NZEI executive member Hayley Whitaker says these findings should send a clear message to the Government that its changes to early childhood education policy are putting our most vulnerable children at risk.
“The Government needs to restore funding for early childhood education so that all children get better access to qualified teaching and better teacher:child ratios.
“These reports need to be taken seriously because good quality early childhood education is a key indicator for long term success at school. And this is especially crucial for children from lower socio-economic backgrounds.”
“ECE is one of the single biggest influences on education achievement and the effects are still apparent at age 15 and older,’’ Ms Whitaker says.
The reports*, from the Government’s own advisory groups as well as independent research, show that New Zealand is falling behind in its investment in early childhood education.
This comes in the wake of changes to funding for early childhood education that removed an earlier target of 100 percent qualified teachers in ECE centres by 2012.
Instead, the Government has reduced the required teacher qualification rate to 50 percent and reduced the 100 percent funding band to 80 percent.
The reports have concluded that the quality of early childhood education is suffering, partly as a result of these changes.
“The Government’s own advisory groups’ reports make it clear that adult:child ratios, group size and teacher qualification are cornerstone indicators for high quality ECE for children,’’ Ms Whitaker says.
“Quite simply, the evidence shows that children who attend early childhood centres with a higher proportion of qualified, registered teachers get access to better quality early childhood education than those who attend centres with a lower proportion of qualified teachers.”
For instance, a report by Te Tari Puna Ora o Aotearoa/NZ Childcare Association found that children in “100 percent qualified” centres are more likely to have conversations with teachers, partake in shared sustained thinking with teachers and engage in complex play.
The Early Childhood Education Sector Advisory Group has recommended that the Government ensure that from 1 July next year all centre-based services be required to have at least 80 percent registered teachers.

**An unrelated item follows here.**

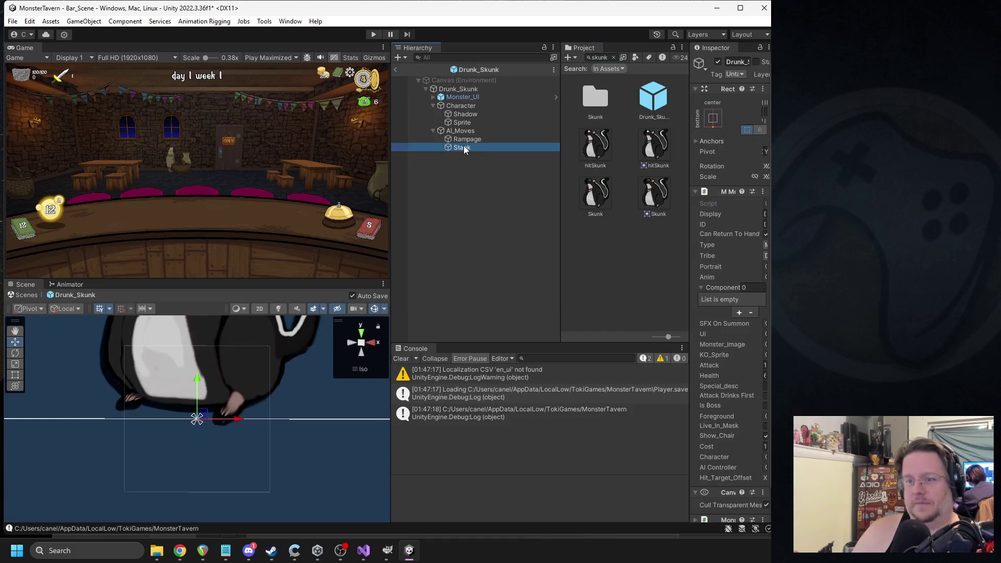
{"action": "left_click_drag", "start_coordinate": [690, 220], "coordinate": [620, 220]}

For under twos, the working party recommends a reduction in the adult:child ratios of be 1:3 for children under one and 1:4 in the 1-2 age group. The current ratio is 1:5
“The advisory group called for the Government to work towards the goal of 100 percent registered teachers in early childhood centres and this is something we support.”
While the Government, in its last Budget targeted “high needs” areas in order to increase participation rates, Ms Whitaker says it is vital that all ECE services are adequately funded to ensure that quality education is provided.
“We agree with the goal of a higher level of participation in ECE services, especially for vulnerable children but increased participation rates will not provide quality education if the investment is not made.”